PROBLEM DESCRIPTION
Give back exactly the lines of the entries below from the line with "## Run EPIGENE" to the line with "H3K27ac, H3K4me3, H3K4me1, H3K36me3, H3K27me3, H3K9me3.\", inclusive, and only those.

PROVIDED INFORMATION
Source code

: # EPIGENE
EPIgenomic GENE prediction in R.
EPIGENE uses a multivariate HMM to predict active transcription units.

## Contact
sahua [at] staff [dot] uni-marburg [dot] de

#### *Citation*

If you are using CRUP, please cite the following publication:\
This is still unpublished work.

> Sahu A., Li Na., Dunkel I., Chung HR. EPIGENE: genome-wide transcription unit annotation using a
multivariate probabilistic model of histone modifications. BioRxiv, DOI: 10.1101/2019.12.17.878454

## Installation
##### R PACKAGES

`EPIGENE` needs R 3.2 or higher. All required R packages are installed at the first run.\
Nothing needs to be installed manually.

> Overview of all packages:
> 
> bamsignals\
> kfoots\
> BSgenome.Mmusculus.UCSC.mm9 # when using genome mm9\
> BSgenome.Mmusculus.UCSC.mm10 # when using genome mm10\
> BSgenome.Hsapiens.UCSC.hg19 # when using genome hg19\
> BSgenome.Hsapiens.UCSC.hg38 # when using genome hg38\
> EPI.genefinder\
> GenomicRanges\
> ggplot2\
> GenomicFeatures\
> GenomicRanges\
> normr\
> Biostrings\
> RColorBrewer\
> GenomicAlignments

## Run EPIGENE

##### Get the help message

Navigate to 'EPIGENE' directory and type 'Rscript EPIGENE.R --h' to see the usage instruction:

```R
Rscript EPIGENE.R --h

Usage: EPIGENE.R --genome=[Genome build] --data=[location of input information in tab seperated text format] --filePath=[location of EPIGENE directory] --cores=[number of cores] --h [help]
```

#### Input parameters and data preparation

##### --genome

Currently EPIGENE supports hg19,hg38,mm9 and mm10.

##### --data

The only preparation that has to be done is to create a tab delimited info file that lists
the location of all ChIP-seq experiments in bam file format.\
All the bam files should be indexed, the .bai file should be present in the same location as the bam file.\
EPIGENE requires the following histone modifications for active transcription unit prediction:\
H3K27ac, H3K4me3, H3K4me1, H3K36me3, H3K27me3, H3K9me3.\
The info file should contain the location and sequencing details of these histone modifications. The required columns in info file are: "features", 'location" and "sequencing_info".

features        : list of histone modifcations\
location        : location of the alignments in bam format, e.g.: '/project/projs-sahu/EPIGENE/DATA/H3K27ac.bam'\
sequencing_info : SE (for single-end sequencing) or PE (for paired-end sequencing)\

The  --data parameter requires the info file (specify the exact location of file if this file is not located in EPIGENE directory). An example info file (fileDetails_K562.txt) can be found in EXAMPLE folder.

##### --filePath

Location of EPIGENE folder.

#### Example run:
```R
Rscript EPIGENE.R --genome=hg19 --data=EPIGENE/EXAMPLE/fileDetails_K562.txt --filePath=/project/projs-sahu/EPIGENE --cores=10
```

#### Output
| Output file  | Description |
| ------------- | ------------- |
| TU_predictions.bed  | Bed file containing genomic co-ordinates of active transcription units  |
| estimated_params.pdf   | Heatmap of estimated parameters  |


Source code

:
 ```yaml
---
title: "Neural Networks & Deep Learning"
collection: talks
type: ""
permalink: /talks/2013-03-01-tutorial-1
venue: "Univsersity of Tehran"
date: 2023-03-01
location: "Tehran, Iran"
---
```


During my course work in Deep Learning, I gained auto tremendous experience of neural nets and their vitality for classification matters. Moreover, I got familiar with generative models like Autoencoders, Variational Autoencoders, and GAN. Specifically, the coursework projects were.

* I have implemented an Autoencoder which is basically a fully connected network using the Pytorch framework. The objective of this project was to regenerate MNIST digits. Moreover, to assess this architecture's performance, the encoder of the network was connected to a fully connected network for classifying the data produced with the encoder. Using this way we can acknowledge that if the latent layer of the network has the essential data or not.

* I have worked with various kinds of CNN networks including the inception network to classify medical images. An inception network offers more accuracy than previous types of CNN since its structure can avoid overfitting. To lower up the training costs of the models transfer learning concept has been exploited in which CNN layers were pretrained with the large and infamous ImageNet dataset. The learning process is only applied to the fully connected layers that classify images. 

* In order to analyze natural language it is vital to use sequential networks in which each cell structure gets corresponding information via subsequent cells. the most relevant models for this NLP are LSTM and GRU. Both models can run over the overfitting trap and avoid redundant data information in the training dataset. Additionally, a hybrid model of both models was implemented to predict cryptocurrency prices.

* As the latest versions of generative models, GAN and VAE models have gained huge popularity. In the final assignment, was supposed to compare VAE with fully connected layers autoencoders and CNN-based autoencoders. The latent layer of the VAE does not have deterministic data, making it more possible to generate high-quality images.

SOLVED PROBLEM
## Run EPIGENE

##### Get the help message

Navigate to 'EPIGENE' directory and type 'Rscript EPIGENE.R --h' to see the usage instruction:

```R
Rscript EPIGENE.R --h

Usage: EPIGENE.R --genome=[Genome build] --data=[location of input information in tab seperated text format] --filePath=[location of EPIGENE directory] --cores=[number of cores] --h [help]
```

#### Input parameters and data preparation

##### --genome

Currently EPIGENE supports hg19,hg38,mm9 and mm10.

##### --data

The only preparation that has to be done is to create a tab delimited info file that lists
the location of all ChIP-seq experiments in bam file format.\
All the bam files should be indexed, the .bai file should be present in the same location as the bam file.\
EPIGENE requires the following histone modifications for active transcription unit prediction:\
H3K27ac, H3K4me3, H3K4me1, H3K36me3, H3K27me3, H3K9me3.\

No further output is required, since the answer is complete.